True multidimensional arrays

15 replies [Last post]
opinali
Offline
Joined: 2003-06-17
Points: 0

My #1 wish for Mustang is simple: "int[2,3] matrix". I was once in favor of JSR-83 (Multiarray package), but now that the Java language is more open to syntax improvements, we can just drop that JSR. We don't need a full-blown Fortran clone (BLAS libraries, etc.) bundled with every JRE, less than 1% of Java apps need this kind of functionality. We need only the most fundamental feature: multidimensional arrays in the core typesystem.

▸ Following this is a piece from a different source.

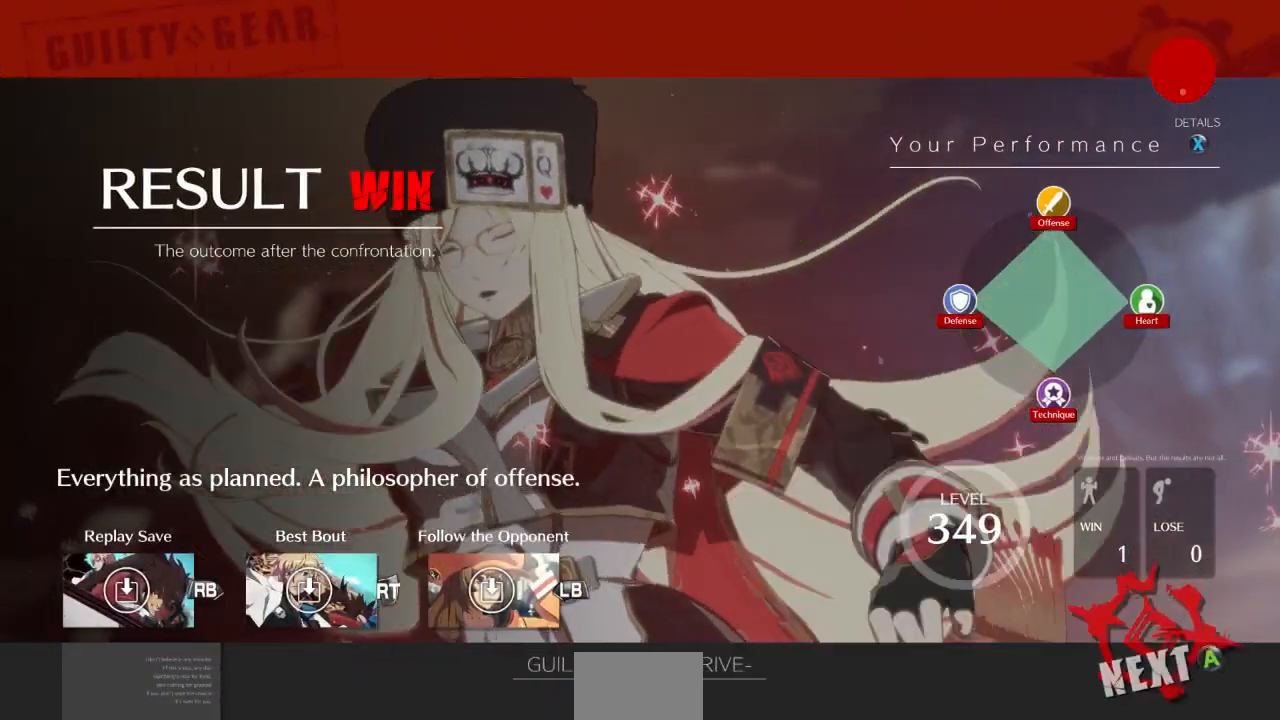
{"dt_ms": 500, "buttons": [], "events": [[67, "CROSS", "down"], [200, "CROSS", "up"]]}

Sophisticated numerical APIs like JSR83's, Jakarta Commons Math's and others, could then be implemented in PureJava with top performance, without any further JVM support, for those needing such APIs. But the core array feature is useful for ALL non-trivial Java apps, even those not doing any numerical work -- MD arrays are better than square arrays-of-arrays, even for non-numerical content.

Now, a more concrete tentative specification.

Java's current arrays have this layout:

[header, size, elem0, elem1, .., elemN], N=size-1.

I propose this layout for multidimensional arrays:

[header, size, elem0, elem1, .., elemN, dims, dimsize0, dimsize1, .., dimsizeM], M=dims-1

Where "dims" is the number of dimensions for the array. For example, the array "int[2,3]" would be stored as:

[header, 6, elem0, elem1, .., elem5, 2, 2, 3]

Where elem0 = [0,0], elem1 = [0,1], elem2 = [0,2], elem3 = [1,0], elem4 = [1,1], elem5 = [2,3]. An index expression such as array[a,b] would be mapped by the compiler to *(&elem0 + 3*a + b), as usual in languages with true multidimensional arrays.

The advantage of storing the new fields for #dimensions and size of each dimension in the end of the array instead of the beginning is compatibility. It's less changes to existing JVMs, reflection APIs, etc. Even the traditional "full size" field can be kept, even if redundant. The object header may need an 1-bit flag to specify if the array is traditional or multidimensional, i.e., if the new dimension/dimension-size fields are present, so we don't need to add these fieidls for 1-dimension arrays.

We could even support compatibility between MD arrays and traditional arrays:

int[2,3] mdArray = new int[2,3];
int[] oldArray = (int[])mdArray;
oldArray[5] = 7; // changes mdArray[1,2]

The code above is easy and safe to implement. But:

int[] oldArray = new int[6];
int[2,3] mdArray = (int[2,3])oldArray; // not allowed!

This case is not allowed because it creates problems with my next request: conformant arrays.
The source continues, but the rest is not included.